- Les députés socialistes dégainent un amendement de repli pour sauver l’idée d’une taxation exceptionnelle des grandes fortunes dans le cadre du budget 2026.
- Objectif : bâtir un compromis avec la majorité présidentielle, quitte à revoir le mécanisme à la baisse.
Seuil abaissé à 10 millions d’euros, PME et startups exemptées, taux porté à 3 % et rendement attendu de 7 à 8 milliards d’euros : les socialistes proposent une taxe Zucman « light » pour sortir de l’ornière politique. Une manœuvre saluée par certains, mais contestée à gauche comme au centre, sur fond de crispation autour des biens professionnels.
À l’origine, la taxe Zucman ciblait les patrimoines supérieurs à 100 millions d’euros, avec un plancher d’imposition de 2 % et un produit potentiel annoncé autour de 20 milliards.
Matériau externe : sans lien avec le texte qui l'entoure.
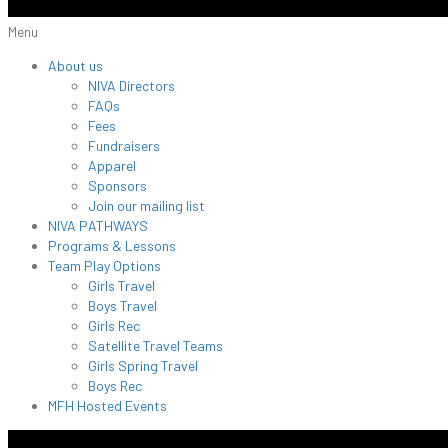
Menu
About us
NIVA Directors
FAQs
Fees
Fundraisers
Apparel
Sponsors
Join our mailing list
NIVA PATHWAYS
Programs & Lessons
Team Play Options
Girls Travel
Boys Travel
Girls Rec
Satellite Travel Teams
Girls Spring Travel
Boys Rec
MFH Hosted Events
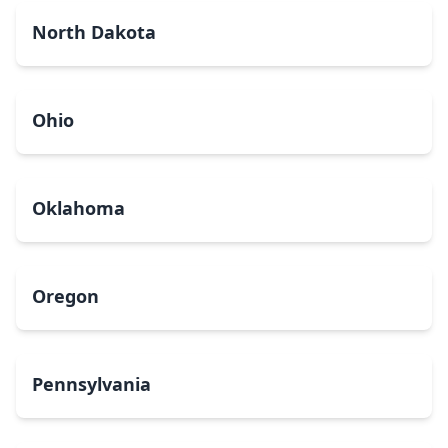
North Dakota
Ohio
Oklahoma
Oregon
Pennsylvania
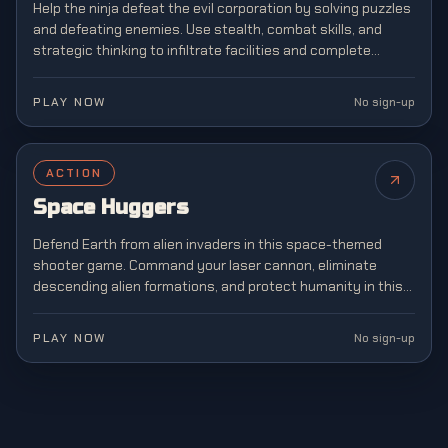
Help the ninja defeat the evil corporation by solving puzzles
and defeating enemies. Use stealth, combat skills, and
strategic thinking to infiltrate facilities and complete
dangerous missions.
PLAY NOW
No sign-up
ACTION
NEW
Space Huggers
Defend Earth from alien invaders in this space-themed
shooter game. Command your laser cannon, eliminate
descending alien formations, and protect humanity in this
legendary arcade shooter that defined a generation of
gaming.
PLAY NOW
No sign-up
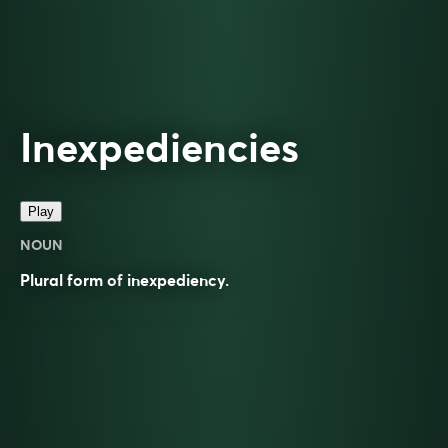
Inexpediencies
Play
NOUN
Plural form of
inexpediency
.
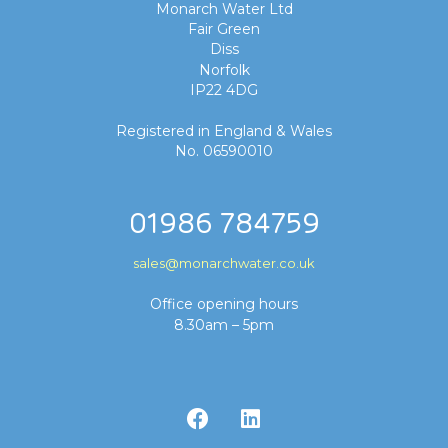
Monarch Water Ltd
Fair Green
Diss
Norfolk
IP22 4DG
Registered in England & Wales
No. 06590010
01986 784759
sales@monarchwater.co.uk
Office opening hours
8.30am – 5pm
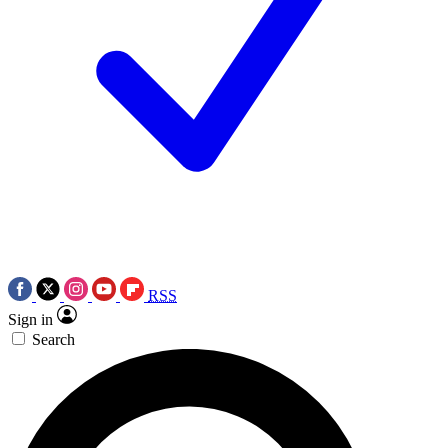
RSS
Sign in
Search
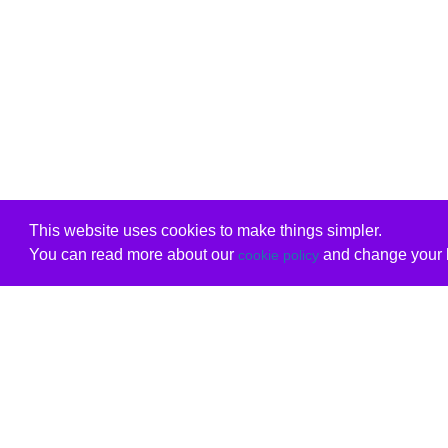
This website uses cookies to make things simpler.
You can read more about our
and change your b
cookie policy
Faute de majorité, le PS présente une architecture remaniée : abaissement du seuil à 10 Milliards d’euros, taux à 3 %, et exemptions pour les entreprises familiales et innovantes (PME et startups). Dans cette configuration, le rendement serait ramené à 7–8 milliards d’euros.
« C’est la taxe Zucman sans ses inconvénients. Ça taxe tous les biens, y compris une partie des biens professionnels, mais ça ne taxe pas les biens professionnels industriels, les PME familiales ni les startups. C’est ça, la différence entre les deux. »— Philippe Brun, député PS de l’Eure.
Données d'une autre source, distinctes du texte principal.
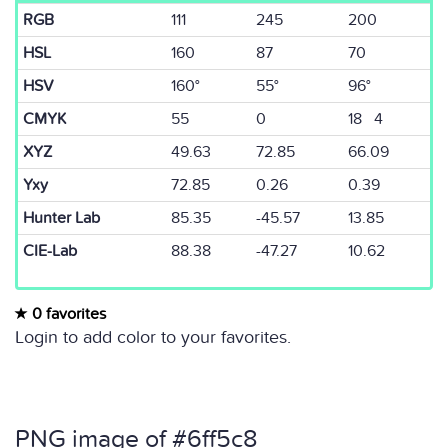
RGB
111
245
200
HSL
160
87
70
HSV
160°
55°
96°
CMYK
55
0
18 4
XYZ
49.63
72.85
66.09
Yxy
72.85
0.26
0.39
Hunter Lab
85.35
-45.57
13.85
CIE-Lab
88.38
-47.27
10.62
0 favorites
Login to add color to your favorites.
PNG image of #6ff5c8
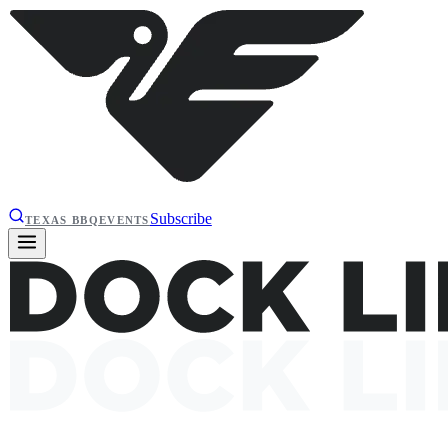
Subscribe
TEXAS BBQ
EVENTS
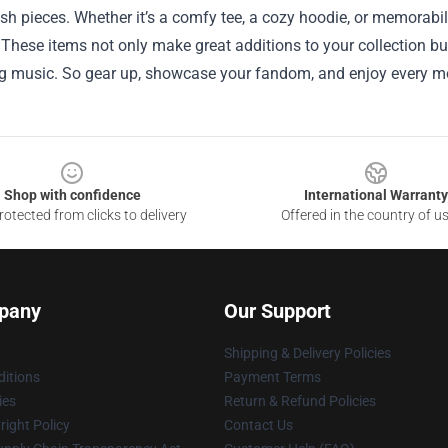
sh pieces. Whether it’s a comfy tee, a cozy hoodie, or memorabili
 These items not only make great additions to your collection bu
ng music. So gear up, showcase your fandom, and enjoy every mo
Shop with confidence
International Warranty
otected from clicks to delivery
Offered in the country of u
pany
Our Support
Shipping & Delivery Policies
itions
Payment Terms
ies
Return & Refund Policies
ight Policy
Contact Us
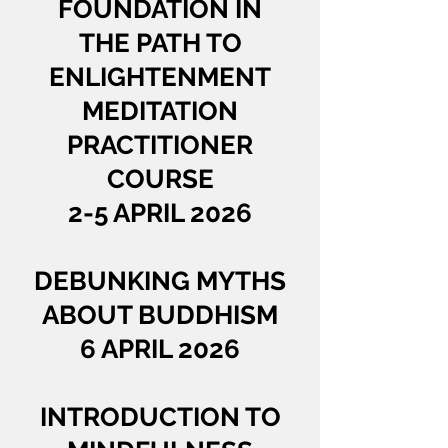
FOUNDATION IN
THE PATH TO
ENLIGHTENMENT
MEDITATION
PRACTITIONER
COURSE
2-5 APRIL 2026
DEBUNKING MYTHS
ABOUT BUDDHISM
6 APRIL 2026
INTRODUCTION TO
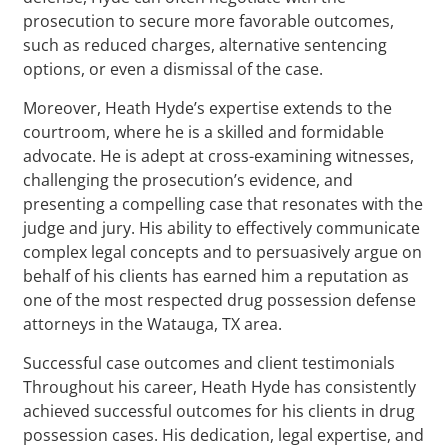
prosecution to secure more favorable outcomes,
such as reduced charges, alternative sentencing
options, or even a dismissal of the case.
Moreover, Heath Hyde’s expertise extends to the
courtroom, where he is a skilled and formidable
advocate. He is adept at cross-examining witnesses,
challenging the prosecution’s evidence, and
presenting a compelling case that resonates with the
judge and jury. His ability to effectively communicate
complex legal concepts and to persuasively argue on
behalf of his clients has earned him a reputation as
one of the most respected drug possession defense
attorneys in the Watauga, TX area.
Successful case outcomes and client testimonials
Throughout his career, Heath Hyde has consistently
achieved successful outcomes for his clients in drug
possession cases. His dedication, legal expertise, and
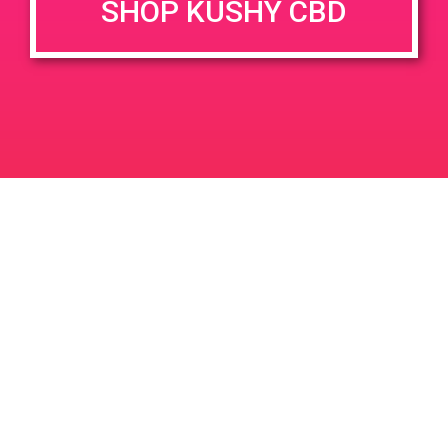
SHOP KUSHY CBD
June 26, 2020 @ 3:00 pm
-
7:00 pm
JUN
26
PAD @ Evergreen
2020
1320 E Edinger Ave
Santa Ana
LIC #: OCM-PROC-24-000116
For use only by adults 21 years of age and older. Keep out of reach of children and
pets. In case of accidental ingestion or overconsumption, contact the National Poison
Control Center hotline 1-800-222-1222 or call 9-1-1. Please consume responsibly.
Cannabis is not recommended for use by persons who are pregnant or nursing.
Concerned about your cannabis use? Text HOPENY, call 1-877-8-HOPENY, or visit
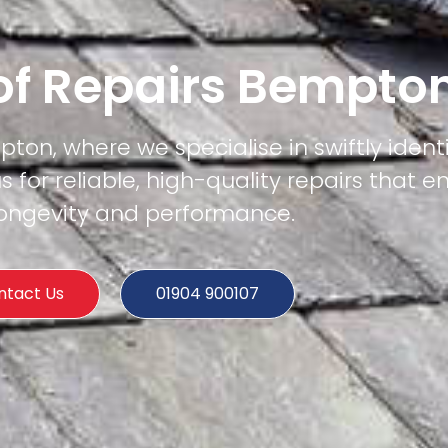
of Repairs Bempto
pton, where we specialise in swiftly ident
us for reliable, high-quality repairs that e
 longevity and performance.
ntact Us
01904 900107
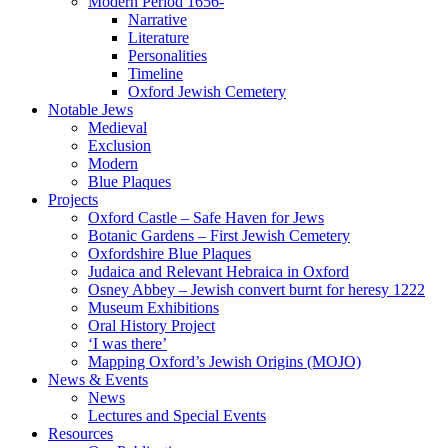
Modern Period 1656-
Narrative
Literature
Personalities
Timeline
Oxford Jewish Cemetery
Notable Jews
Medieval
Exclusion
Modern
Blue Plaques
Projects
Oxford Castle – Safe Haven for Jews
Botanic Gardens – First Jewish Cemetery
Oxfordshire Blue Plaques
Judaica and Relevant Hebraica in Oxford
Osney Abbey – Jewish convert burnt for heresy 1222
Museum Exhibitions
Oral History Project
‘I was there’
Mapping Oxford’s Jewish Origins (MOJO)
News & Events
News
Lectures and Special Events
Resources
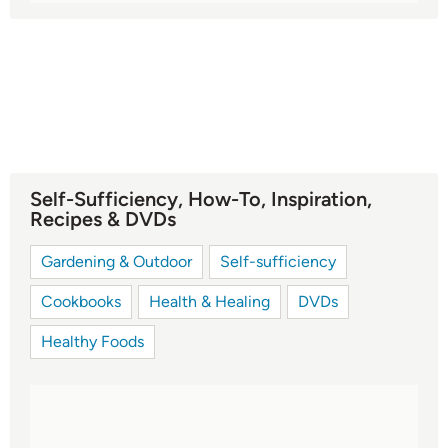
Self-Sufficiency, How-To, Inspiration,
Recipes & DVDs
Gardening & Outdoor
Self-sufficiency
Cookbooks
Health & Healing
DVDs
Healthy Foods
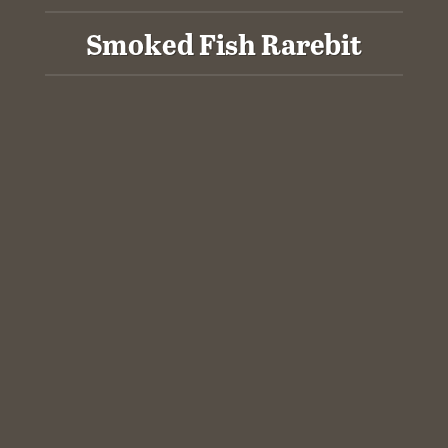
Smoked Fish Rarebit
La France insoumise quant à elle rejette ce compromis, y voyant une dilution du projet originel et un signal ambigu donné aux plus fortunés. « C’est une manière de faire semblant qu’on va taxer les plus riches pour pouvoir ruser, s’arranger avec le gouvernement », affirme Antoine Léaument, député LFI de l’Essonne.
Au centre, prudence… et lignes rouges
Dans le bloc central, les réserves se cristallisent sur l’assiette de la taxe, et notamment la place des biens professionnels.
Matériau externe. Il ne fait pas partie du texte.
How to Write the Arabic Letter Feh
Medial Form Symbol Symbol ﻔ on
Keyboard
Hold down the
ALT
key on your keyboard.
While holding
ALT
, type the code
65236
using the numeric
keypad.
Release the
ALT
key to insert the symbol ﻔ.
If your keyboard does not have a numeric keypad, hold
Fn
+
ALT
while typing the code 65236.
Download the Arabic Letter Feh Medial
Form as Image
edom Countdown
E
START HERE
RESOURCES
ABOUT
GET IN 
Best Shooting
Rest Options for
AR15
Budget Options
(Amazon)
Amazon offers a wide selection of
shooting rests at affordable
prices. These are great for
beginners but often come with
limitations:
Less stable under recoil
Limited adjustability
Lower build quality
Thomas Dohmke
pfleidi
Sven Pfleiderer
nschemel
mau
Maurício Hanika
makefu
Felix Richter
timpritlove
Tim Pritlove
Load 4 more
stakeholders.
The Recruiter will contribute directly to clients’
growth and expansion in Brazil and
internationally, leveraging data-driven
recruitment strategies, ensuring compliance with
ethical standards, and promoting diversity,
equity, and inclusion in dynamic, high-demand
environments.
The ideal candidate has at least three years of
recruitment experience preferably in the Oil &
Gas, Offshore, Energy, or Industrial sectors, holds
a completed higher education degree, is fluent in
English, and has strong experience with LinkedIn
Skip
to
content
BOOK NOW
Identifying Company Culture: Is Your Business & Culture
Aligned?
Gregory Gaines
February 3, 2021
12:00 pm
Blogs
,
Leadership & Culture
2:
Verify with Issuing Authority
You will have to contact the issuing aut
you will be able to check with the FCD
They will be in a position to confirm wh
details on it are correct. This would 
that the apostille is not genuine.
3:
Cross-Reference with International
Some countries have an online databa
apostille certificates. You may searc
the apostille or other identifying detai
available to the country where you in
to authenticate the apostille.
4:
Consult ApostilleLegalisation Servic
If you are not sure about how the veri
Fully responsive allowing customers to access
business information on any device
« Je ne sais pas quelle est encore la taxe, donc laissons les uns et les autres, et notamment Matignon, nous donner précisément les détails de cette taxe », a indiqué Prisca Thevenot, députée EPR des Hauts-de-Seine.
La ligne gouvernementale, elle, reste ferme si l’appareil productif est touché : « Vous pouvez l’appeler taxe Zucman ou taxe Zucman ‘light’, à partir du moment où ça touche à l’appareil productif, aux usines ou aux grandes startups qui créent de l’innovation, nous serons contre », explique Maud Bregeon, porte-parole du gouvernement sur BFM TV
Même son de cloche au MoDem, qui conditionne tout soutien à une sortie des biens professionnels de l’assiette : « Tant qu’ils sont arc-boutés sur les biens professionnels, on votera contre », fait savoir Perrine Goulet, porte-parole du groupe.
Le PS défend une « main tendue »
Pour les socialistes, le compromis est réel et vise précisément à sécuriser l’appareil productif tout en sollicitant un effort des plus grandes fortunes.
« Nous avons proposé d’ouvrir le champ de la taxe Zucman (…) Si les macronistes refusent ce compromis, c’est que leur problème n’est pas la startup nation, les entreprises familiales, mais que leur objectif définitif est de protéger les milliardaires de toute participation solidaire », affirme Béatrice Bellay, députée PS.
Les débats se poursuivent à l’Assemblée nationale, avec une échéance politique imminente. « Le match [sur la taxe Zucman] se jouera vendredi dans l’hémicycle », estimait mardi 28 octobre au matin Estelle Mercier, députée socialiste, alors que l’examen de la partie « recettes » du projet de loi de finances 2026 se poursuit au Palais-Bourbon.